Recorded data:
______

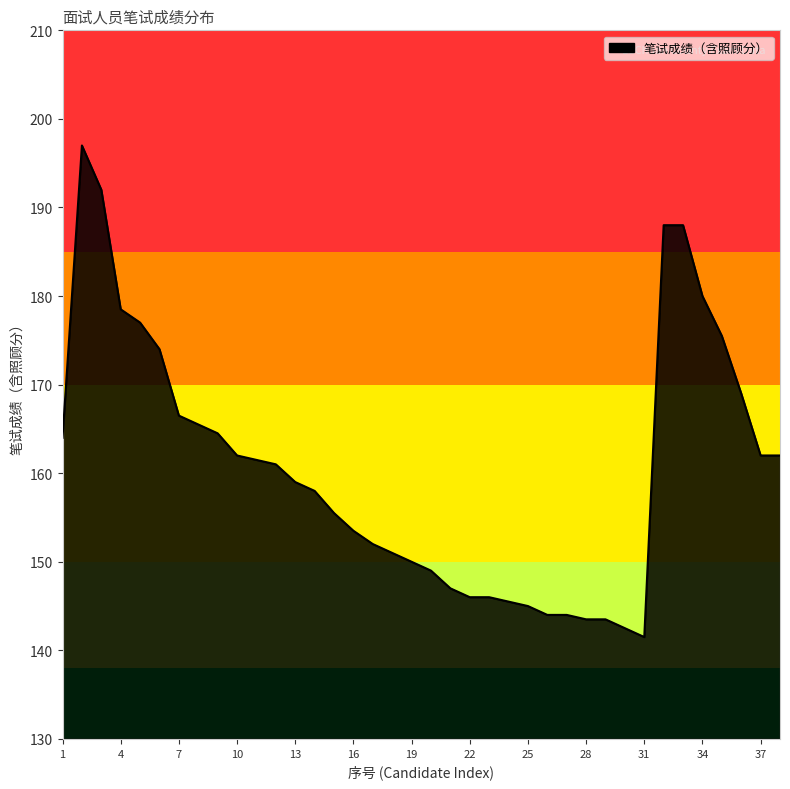

How many series are shown in this chart?

1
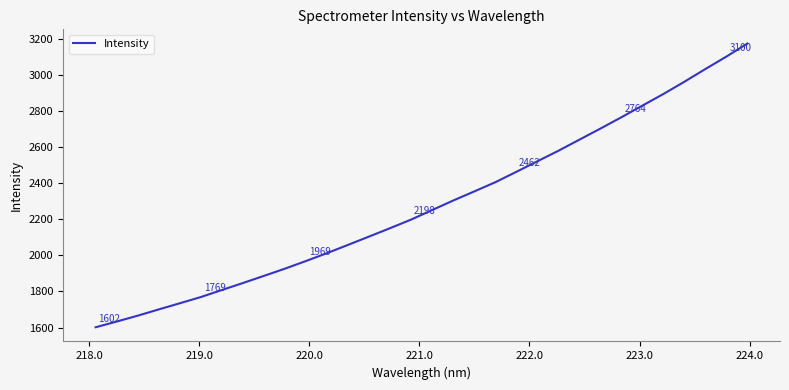

What is the smallest value displayed?

1601.6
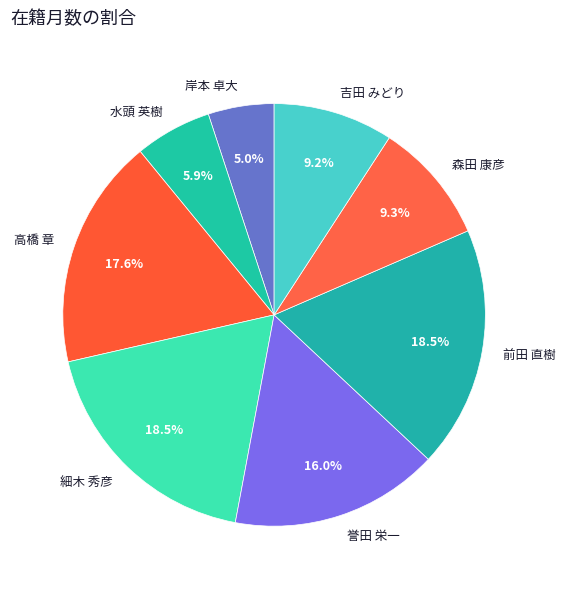

To the nearest percent, what percentage of the pie is 森田 康彦?

9%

______

Retype each of the rows above word for word, leaving out the pictures.

How many series are shown in this chart?

1

What is the smallest value displayed?

1601.6

To the nearest percent, what percentage of the pie is 森田 康彦?

9%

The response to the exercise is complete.